§ **WORK TO COMPLETE**:
In the piece on focus and procrastination, rewrite the paragraph that begins "What's the difference?" as a short bulleted list that keeps its main points.

§ **TEXT PROVIDED**:
Focus and Procrastination

Photo by Antonio Guillem via Canva

There is always something that needs to get done but too often something pulls our focus. Before we know it, we’ve lost too much time and haven’t made the progress we want. Is there a way to make the two work together?

Sometimes procrastination can help and other times, not so much. When we choose to answer a phone call or an email as a way to not work on a task, it can be hard to get focused again. Then there are the times when you’re stuck during a project. You take a break. Perhaps go for a walk or even play a game of solitaire (my two favorites). When you return to work, somehow you have figured out what you need to do next. The procrastination became an aid not a deterrent.

What’s the difference? Usually it’s your attitude or mindset towards what you are doing. Are you taking the break intentionally or to avoid something? When you are not eager to dig into the task at hand, staying focused can be a challenge. You are more likely to succumb to the negative aspects of procrastination. The short break you give yourself stretches out. By the time you get back to work, more time has passed than you realized. Then we typically beat ourselves up for taking the break. You probably will get it done, but without the enthusiasm that produces your best work.

As part of a blog post on How to Remove Distractors from Your Workday, Naphtali Hoff shares six techniques to help you manage internally driven distractors from your day:

  1. Set Daily Goals – This is familiar advice. My suggestion is to limit the number of goals to two tasks. You can have more on your to-do list but keep your focus on one or two priorities. If you get to anything else, it’s a bonus.
  2. Set Deadlines – Most of your tasks probably have inherent deadlines, but it helps to be specific. Set a time by when you will finish the day’s top priority items. Having a “by when” will help you achieve it as you have a goal you are working toward.
  3. Break Project into Manageable Chunks – Big projects are intimidating. My method is to telescope, microscope, and periscope (see my blog post on this here). Use Telescope to identify by when the project must be completed. (Set your own internal deadline for before that date since life happens.) Microscope by determine a sequence of steps, including daily ones. Focus only on the one you need to complete today. Every so often, pop up your Periscope to see what is coming up. Do you need to alter your daily schedule?
  4. Practice Mindfulness – Meditation is not procrastination. Use all your tools to keep your outlook positive. Record your successes. Praise yourself for accomplishments. Hoff says, “practicing mindfulness meditation is associated with improvement in sustaining focus and attention.” When you feel good about yourself, it’s much easier to get work done – and stay focused at it.

§ **RECORD EXCERPTS**:
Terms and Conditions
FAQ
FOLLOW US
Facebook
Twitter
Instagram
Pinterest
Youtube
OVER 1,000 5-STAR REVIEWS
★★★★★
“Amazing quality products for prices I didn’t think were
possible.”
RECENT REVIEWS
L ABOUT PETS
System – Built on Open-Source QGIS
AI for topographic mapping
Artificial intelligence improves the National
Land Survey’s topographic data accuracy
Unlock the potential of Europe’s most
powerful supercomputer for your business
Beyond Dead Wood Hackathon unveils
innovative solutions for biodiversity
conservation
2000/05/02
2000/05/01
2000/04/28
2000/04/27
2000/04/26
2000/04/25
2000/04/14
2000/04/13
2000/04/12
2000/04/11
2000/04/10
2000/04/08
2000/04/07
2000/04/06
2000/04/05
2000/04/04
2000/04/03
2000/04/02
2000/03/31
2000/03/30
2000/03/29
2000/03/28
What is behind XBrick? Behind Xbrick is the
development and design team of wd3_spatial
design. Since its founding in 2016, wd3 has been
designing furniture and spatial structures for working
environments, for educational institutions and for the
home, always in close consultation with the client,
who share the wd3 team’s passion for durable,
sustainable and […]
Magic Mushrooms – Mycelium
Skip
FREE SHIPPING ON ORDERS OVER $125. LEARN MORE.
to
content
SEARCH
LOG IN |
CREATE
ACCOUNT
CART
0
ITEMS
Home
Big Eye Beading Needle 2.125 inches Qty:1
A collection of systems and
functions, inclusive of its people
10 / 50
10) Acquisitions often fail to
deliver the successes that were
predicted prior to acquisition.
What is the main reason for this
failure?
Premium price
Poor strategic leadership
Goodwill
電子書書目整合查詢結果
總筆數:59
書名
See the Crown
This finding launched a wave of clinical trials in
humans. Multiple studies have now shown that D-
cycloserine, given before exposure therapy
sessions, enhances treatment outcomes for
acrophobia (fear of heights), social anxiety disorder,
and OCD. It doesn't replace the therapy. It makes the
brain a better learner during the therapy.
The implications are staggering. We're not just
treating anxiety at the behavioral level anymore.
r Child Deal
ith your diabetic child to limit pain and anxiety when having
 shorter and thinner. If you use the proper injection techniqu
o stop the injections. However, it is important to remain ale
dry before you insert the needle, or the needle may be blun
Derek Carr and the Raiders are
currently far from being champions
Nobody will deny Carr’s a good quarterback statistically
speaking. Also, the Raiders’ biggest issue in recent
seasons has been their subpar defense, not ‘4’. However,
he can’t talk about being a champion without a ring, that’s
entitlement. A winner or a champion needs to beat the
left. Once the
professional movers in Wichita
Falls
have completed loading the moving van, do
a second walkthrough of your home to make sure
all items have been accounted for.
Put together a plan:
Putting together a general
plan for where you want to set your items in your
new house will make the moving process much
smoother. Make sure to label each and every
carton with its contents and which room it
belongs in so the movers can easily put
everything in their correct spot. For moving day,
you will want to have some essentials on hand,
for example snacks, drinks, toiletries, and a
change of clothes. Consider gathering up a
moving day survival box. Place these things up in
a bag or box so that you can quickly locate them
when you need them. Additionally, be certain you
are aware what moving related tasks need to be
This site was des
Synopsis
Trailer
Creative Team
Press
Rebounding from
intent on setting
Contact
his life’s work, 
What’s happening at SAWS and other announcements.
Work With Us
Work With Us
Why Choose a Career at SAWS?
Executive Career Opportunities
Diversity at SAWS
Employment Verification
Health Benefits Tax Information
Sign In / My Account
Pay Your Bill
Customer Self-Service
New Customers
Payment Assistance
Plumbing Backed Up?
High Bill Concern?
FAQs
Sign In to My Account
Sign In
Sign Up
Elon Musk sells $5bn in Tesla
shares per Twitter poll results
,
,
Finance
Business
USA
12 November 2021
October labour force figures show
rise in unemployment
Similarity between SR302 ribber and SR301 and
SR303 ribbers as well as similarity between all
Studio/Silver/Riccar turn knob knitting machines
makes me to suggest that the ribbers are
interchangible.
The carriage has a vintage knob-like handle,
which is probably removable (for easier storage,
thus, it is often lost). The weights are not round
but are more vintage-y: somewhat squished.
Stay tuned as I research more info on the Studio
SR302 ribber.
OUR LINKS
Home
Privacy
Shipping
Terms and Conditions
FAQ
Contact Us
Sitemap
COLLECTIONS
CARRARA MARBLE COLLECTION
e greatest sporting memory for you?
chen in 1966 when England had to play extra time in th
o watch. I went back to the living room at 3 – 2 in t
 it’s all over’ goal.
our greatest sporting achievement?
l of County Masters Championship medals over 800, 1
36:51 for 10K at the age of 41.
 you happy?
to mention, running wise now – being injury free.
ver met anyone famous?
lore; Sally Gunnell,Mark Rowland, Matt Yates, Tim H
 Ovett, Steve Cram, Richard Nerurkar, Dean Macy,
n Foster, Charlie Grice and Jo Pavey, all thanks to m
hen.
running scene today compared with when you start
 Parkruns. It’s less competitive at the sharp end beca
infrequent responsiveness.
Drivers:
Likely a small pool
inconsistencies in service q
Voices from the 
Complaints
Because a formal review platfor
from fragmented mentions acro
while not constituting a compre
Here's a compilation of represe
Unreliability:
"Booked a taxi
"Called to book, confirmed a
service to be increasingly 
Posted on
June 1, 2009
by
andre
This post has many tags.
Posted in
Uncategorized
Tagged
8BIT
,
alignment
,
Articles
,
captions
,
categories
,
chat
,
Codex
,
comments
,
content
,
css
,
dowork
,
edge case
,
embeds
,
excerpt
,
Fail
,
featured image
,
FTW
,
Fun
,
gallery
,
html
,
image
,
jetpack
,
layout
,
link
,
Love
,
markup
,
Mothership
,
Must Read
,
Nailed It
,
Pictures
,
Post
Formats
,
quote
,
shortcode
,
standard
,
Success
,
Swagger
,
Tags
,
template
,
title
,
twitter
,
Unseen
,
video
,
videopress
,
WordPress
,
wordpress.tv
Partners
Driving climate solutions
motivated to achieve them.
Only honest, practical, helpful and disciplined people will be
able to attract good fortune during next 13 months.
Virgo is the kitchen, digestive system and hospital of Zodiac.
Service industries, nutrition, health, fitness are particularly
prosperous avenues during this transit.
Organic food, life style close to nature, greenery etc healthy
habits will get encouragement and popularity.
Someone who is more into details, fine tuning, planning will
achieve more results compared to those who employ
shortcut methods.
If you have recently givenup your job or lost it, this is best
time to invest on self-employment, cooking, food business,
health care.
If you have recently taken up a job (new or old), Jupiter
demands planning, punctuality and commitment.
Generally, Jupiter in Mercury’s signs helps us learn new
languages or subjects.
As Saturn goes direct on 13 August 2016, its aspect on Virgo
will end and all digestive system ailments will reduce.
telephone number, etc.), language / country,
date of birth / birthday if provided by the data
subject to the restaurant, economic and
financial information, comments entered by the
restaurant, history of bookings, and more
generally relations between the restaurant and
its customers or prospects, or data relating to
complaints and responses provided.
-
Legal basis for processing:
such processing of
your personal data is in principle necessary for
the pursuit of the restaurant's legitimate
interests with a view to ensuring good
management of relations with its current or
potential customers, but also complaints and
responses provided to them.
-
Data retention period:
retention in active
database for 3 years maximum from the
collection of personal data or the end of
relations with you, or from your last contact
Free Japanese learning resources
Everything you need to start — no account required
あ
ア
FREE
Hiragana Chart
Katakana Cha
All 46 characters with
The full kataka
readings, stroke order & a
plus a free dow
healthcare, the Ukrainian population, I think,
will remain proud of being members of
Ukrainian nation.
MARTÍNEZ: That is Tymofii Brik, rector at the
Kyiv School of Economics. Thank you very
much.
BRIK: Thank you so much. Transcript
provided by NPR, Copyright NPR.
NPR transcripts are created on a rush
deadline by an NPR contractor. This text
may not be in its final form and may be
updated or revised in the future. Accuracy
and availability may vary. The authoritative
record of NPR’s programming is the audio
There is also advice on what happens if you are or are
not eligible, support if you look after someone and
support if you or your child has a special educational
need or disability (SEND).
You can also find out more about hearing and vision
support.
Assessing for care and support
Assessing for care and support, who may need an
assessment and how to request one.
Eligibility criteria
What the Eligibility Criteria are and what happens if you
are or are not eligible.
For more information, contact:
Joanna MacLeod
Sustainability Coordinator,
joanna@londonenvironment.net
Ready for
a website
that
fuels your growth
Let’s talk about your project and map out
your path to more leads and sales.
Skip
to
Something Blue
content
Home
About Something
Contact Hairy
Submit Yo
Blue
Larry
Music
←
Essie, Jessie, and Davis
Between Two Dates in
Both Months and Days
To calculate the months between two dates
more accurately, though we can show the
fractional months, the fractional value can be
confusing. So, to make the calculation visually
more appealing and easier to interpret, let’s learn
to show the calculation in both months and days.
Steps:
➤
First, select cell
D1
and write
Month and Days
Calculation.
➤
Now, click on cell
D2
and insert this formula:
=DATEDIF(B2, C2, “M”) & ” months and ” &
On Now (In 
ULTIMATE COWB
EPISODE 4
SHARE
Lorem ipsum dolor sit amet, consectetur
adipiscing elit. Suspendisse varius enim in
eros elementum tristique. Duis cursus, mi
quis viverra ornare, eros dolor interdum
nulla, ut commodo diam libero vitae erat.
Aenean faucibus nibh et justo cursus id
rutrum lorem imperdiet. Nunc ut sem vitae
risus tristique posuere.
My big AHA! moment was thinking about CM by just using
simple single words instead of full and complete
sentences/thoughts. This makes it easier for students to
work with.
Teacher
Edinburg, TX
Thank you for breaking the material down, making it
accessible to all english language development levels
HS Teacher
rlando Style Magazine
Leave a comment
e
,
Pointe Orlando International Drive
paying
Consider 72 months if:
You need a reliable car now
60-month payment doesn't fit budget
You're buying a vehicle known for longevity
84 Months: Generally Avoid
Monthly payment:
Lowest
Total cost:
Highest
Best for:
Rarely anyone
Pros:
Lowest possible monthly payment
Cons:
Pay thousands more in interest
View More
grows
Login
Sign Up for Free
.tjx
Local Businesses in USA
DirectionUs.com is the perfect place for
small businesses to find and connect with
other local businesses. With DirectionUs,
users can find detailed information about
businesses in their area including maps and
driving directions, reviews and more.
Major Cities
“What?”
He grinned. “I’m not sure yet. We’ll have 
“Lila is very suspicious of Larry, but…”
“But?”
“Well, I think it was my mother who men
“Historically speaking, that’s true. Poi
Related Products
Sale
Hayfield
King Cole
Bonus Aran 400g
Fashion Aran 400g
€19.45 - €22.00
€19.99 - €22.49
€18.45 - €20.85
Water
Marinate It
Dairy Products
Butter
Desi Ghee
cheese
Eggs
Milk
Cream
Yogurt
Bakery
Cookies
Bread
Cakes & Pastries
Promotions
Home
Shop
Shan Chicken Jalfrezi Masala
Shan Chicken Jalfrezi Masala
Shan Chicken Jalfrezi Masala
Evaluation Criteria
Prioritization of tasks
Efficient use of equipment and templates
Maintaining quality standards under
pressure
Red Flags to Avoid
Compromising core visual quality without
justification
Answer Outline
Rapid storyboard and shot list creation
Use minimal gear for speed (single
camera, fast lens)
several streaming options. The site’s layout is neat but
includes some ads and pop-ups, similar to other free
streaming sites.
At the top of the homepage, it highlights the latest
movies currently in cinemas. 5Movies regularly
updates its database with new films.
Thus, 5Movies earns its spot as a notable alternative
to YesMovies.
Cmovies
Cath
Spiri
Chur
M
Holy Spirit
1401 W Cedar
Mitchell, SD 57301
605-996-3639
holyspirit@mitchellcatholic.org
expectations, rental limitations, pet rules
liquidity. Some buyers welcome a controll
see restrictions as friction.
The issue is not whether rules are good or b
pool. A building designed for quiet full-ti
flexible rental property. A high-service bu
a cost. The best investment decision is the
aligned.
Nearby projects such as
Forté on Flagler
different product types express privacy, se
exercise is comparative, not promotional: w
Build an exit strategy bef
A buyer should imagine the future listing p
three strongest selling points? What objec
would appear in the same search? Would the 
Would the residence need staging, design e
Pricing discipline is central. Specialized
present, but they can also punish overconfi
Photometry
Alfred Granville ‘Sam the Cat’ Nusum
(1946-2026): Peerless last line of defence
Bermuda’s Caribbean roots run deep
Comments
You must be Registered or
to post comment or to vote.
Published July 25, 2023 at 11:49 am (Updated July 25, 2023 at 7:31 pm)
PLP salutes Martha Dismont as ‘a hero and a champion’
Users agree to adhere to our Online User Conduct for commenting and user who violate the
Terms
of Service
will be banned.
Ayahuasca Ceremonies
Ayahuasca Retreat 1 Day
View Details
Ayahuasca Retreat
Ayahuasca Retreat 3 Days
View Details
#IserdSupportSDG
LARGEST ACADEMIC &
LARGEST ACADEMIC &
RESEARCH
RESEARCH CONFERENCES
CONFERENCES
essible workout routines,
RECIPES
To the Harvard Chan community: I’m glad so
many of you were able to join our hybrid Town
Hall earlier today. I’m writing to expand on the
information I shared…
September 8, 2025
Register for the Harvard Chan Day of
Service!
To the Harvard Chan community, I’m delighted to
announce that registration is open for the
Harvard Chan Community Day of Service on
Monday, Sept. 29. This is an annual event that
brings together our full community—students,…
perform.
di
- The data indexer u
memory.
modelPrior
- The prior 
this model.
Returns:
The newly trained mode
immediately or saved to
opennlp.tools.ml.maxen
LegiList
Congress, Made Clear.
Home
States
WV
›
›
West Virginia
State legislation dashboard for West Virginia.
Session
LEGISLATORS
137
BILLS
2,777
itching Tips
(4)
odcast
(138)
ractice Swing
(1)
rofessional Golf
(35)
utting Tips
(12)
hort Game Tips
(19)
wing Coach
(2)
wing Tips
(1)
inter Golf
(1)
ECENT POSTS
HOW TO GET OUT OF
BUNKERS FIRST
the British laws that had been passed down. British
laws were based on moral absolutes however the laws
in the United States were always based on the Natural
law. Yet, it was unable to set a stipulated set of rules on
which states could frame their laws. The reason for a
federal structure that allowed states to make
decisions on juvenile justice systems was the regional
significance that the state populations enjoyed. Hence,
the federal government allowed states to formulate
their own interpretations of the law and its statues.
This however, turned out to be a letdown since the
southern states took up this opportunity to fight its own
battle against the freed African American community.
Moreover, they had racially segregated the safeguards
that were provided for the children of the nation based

§ **REPLY**:
- The difference usually comes down to your attitude or mindset toward the work.
- The key question is whether you take a break on purpose or to avoid something.
- When you're not eager to start a task, it's hard to stay focused, and you're more likely to give in to the bad side of procrastination.
- A short break stretches out, and more time passes than you realized.
- We then tend to beat ourselves up for taking the break.
- The work will probably still get done, but without the enthusiasm that brings out your best.